You're not wrong. It's more of a feeling that's self-imposed than anything else. Some very specific topics get cross-posted, but then I hit a wall of 'haven't I cross-posted enough?' after a certain number of sites.

~bookscorpion shared a photo of a plant I've never seen before: [PF post of fall-blooming anemone]. It's gone to seed after blooming, so it looks (a bit) like a cotton ball that's been stretched out and sprinkled with black pepper flakes (but in an intriguing way).

~ I returned to a discussion on Yesterweb: [comment well over a year later].
Click to read a copy of the comment.After a separate mention of Yesterweb organizers/moderators documenting what they think their errors were [under Summary, specifically Significant Errors], I can't help but feel like there wasn't enough agreement on what Yesterweb was going to try to do before starting. Was this a movement that was supposed to sway people to a particular ideology relating to building and maintaining the 'peripheral web' instead of staying in the 'core web'? Was there supposed to be class consciousness, multiple languages, and focusing on international web access/issues as a main feature or a 'hey, people didn't spontaneously do this' reaction? Hobbyists were supposedly a minority of the movement, and yet, advertising business (particularly digital artists and game developers) seemed to be some sort of surprise that went against part of the movement's ideas.

Some of the phrasing also sounds... I'm not sure how to describe the off vibes.

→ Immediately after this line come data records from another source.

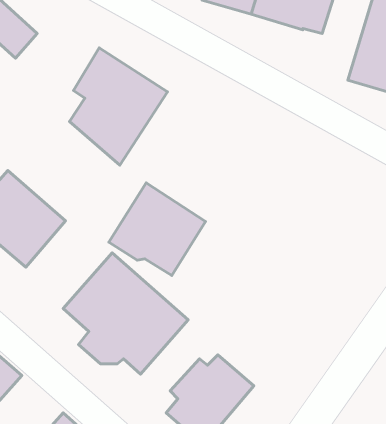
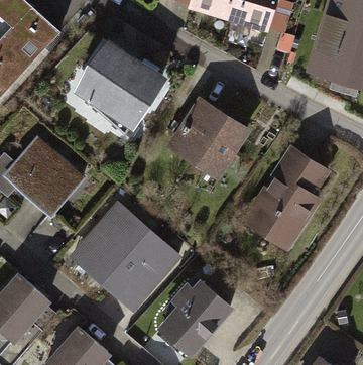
building: [109,183,205,276] -> [170,100,246,172]
building: none -> [251,150,316,245]

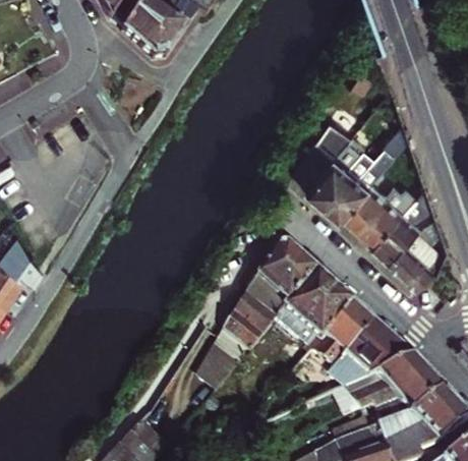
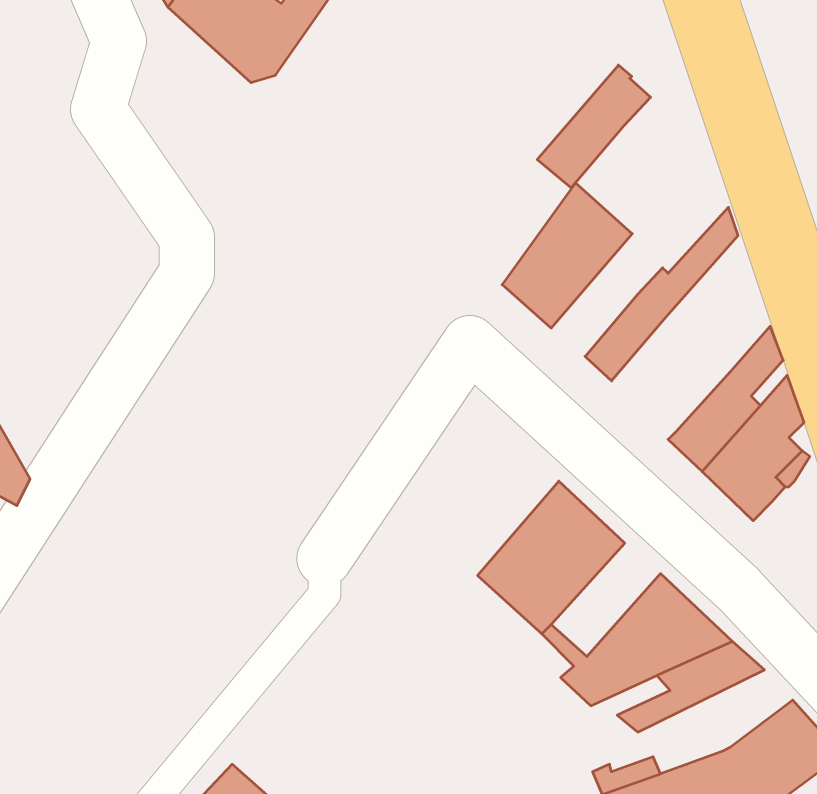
building: [311,138,372,205] -> [537,65,651,188]
building: [344,178,429,245] -> none
building: [188,247,315,392] -> none
building: [311,305,370,366] -> none
building: [358,373,442,424] -> none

Like, is there a phenomena of The Serial Moderator, or is someone holding back from naming names for a specific mod that's haunting this post-mortem? What is going on in that section on lower-class mentality and how selfless and collaborative it is? I feel like there's a chance someone's getting vagued about. "From our time with the Discord refusers it became clear that the vast majority were more concerned about the technology (and, ultimately, themselves) and less concerned about its social implications." Hm.

~ I passed along the news of Sunset Femslash Archive. (This was only shared about five months ago, but that does not mean it's the most up-to-date about Sunset.)